Our position

1. The issue: There is currently no state policy to address the movement of wolves from Wyoming into Colorado but biologists know wolves have already crossed into Colorado. The Colorado elk herd (especially NW CO along the border with WY) is the largest and most densely populated in the US, so it's logical to assume that wolves will quickly flourish with an abundance of food. The impact of wolves on elk, deer, and moose populations is well documented in Wyoming, Montana, Idaho, and elsewhere. All of these states have seen precipitous declines in large ungulates attributable to wolves (and grizzlies, in some cases). Wildlife recreation--including big game hunting--is a $3 billion year industry in Colorado, so a decline in elk and other big game numbers will negatively impact license and tourism revenues and hundreds of jobs as has been the case in nearby states. 

Our position: Wolf management in Colorado should reside under the jurisdiction of the state's wildlife experts. There should be no governmental introduction of wolves into Colorado given the potential for serious wildlife, recreation, and economic impacts. Brauchler supports the position taken by neighboring Republican Governor's Martinez, Herbert, and Ducey (NM, AZ, UT), which calls for states to have the right to manage wolves consistent with scientifically based wildlife management practices.

2. The issue - Colorado Parks & Recreation and Division of Wildlife merger: While the merger of the two agencies was intended to streamline operations and increase efficiency, neither has resulted. In fact, there is widespread dissatisfaction with the current structure of the combined agency and distrust among hunters and anglers is rampant since the DOW--a once financially prosperous agency supported largely by hunting and fishing license revenue--has now succumbed to combined agency disarray which is significantly the result of poor merger practices.  Further, staff morale is reported to be at historic lows because of confusion of roles and staff redundancies that have not been streamlined. 

Our position: Colorado needs to be a national example of sound stewardship in the Gifford Pinchot and Teddy Roosevelt sense of land management for maximum benefit in the multiple use, sustained yield model. Colorado is one of America's richest fish and wildlife states and, as such, needs a highly functioning, professional team of administrators, biologists, and communicators who employ best practices to deliver maximum access, quality, and service to the state's hunters, anglers, and parks users. As such, it's imperative that a blue ribbon panel of public (current and retired) personnel, private business owners and non-government orgranizations, and other key stakeholders be created to propose solutions that are derived from proven best practices both within state government and the private sector. The recommendations of this blue ribbon panel will guide the future structure of the agency. 
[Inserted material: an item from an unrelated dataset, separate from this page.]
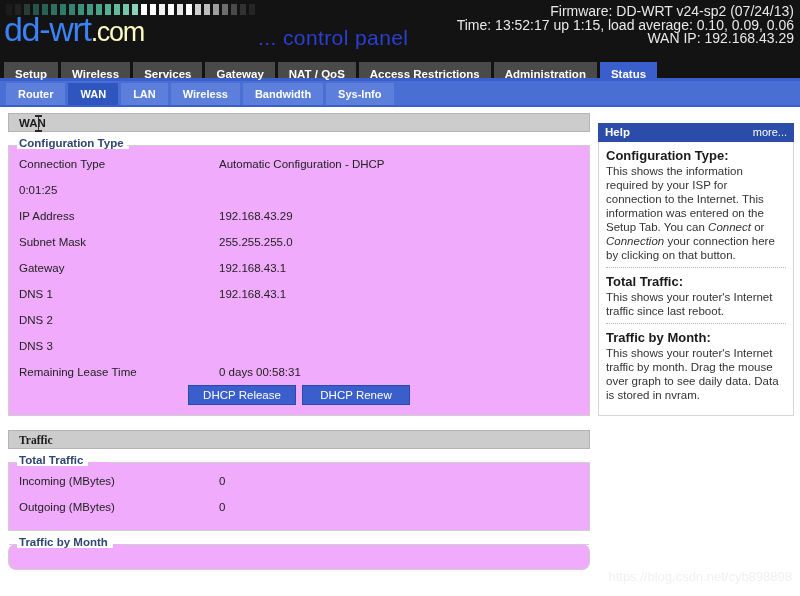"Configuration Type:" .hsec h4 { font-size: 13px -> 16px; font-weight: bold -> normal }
3. The issue - License fee increase:There has not been a resident hunting or fishing license fee increase since 2005. Proposals have been sent to the legislature to raise fees with a cap in those increases to adjust for inflation. 

Our position:  Any proposal to increase hunting and fishing license fees should be driven by and broadly supported by Colorado sportsmen and women. The only way to generate this support is by pursuing changes that make our state fish and wildlife agency more transparent and credible in the eyes of its customers and the people of Colorado. The best way to achieve this is a full review of the agency's operating procedures and finances (a task of the blue ribbon panel) to make sure the division is operating as efficiently as possible so that Colorado's outdoor heritage remains in tact. 
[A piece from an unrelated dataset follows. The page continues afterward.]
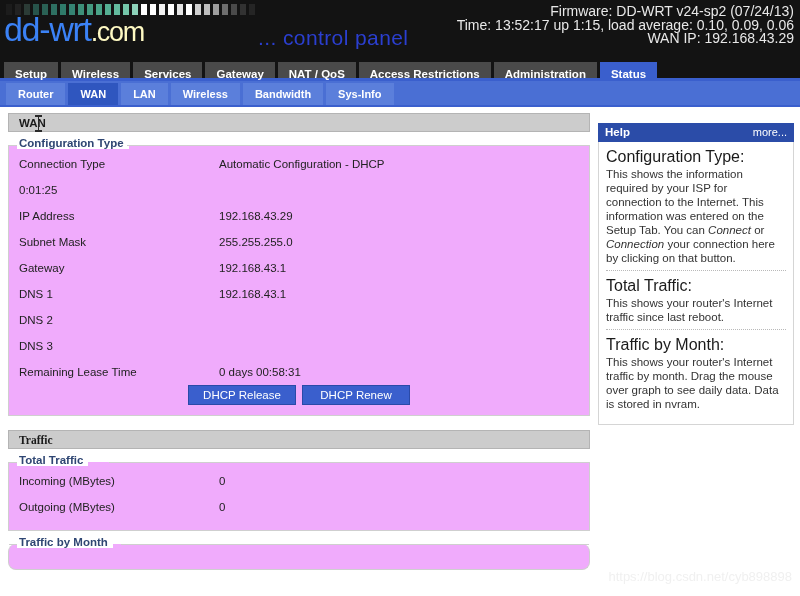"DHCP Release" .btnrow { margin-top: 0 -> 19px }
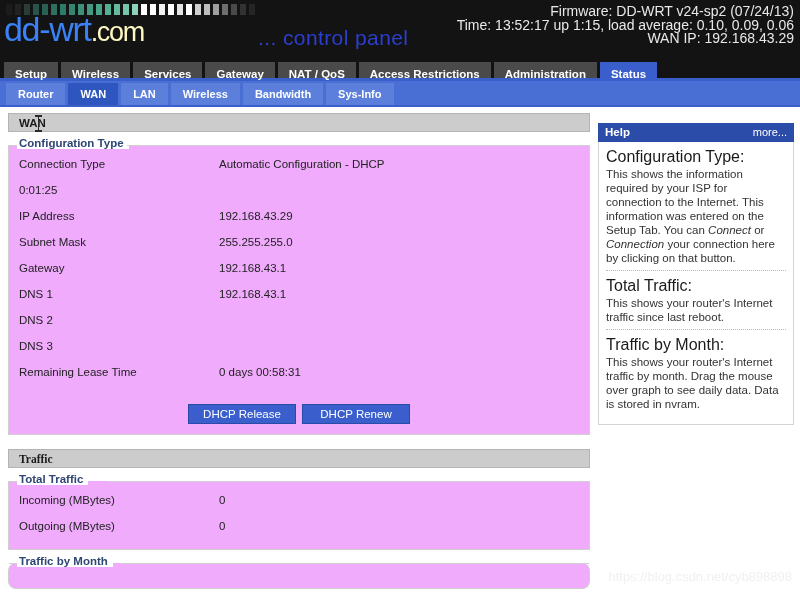"Traffic by Month" div.fs { border-radius: 8px -> none; height: 26px -> 32px }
4. The issue - Federal land transfers to states: Some have advocated the transfer of federal lands to the states or even the sale of some federal lands to private interests.

Our position: We do not favor the transfer of federal lands--be they BLM, Forest Service, or former military bases to the state. However, we believe that Colorado should have a strong voice in any policy impacting the use of these federal lands within our borders. This includes maximizing recreational access of all kinds for the increased enjoyment of Coloradans and visitors. 

5. We believe that the state should pass a constitutional amendment guaranteeing the right to hunt as numerous other states have done. Such an amendment would help prevent the introduction of frivolous, non-scientifically based wildlife legislation--like that proposed by Rep. Pederson last year, which, if passed, would have banned deer hunting throughout the state. 

6. We firmly support Second Amendment rights along with conceal carry laws for those who have received proper training. We support the elimination of gun free zones which have only created targets for those looking to perpetrate crimes like we saw in Aurora and Columbine. We do not support decisions made by jurisdictions within the state who have opted not to allow conceal carry, for statistics prove that conceal carry is a significant deterrent to crime.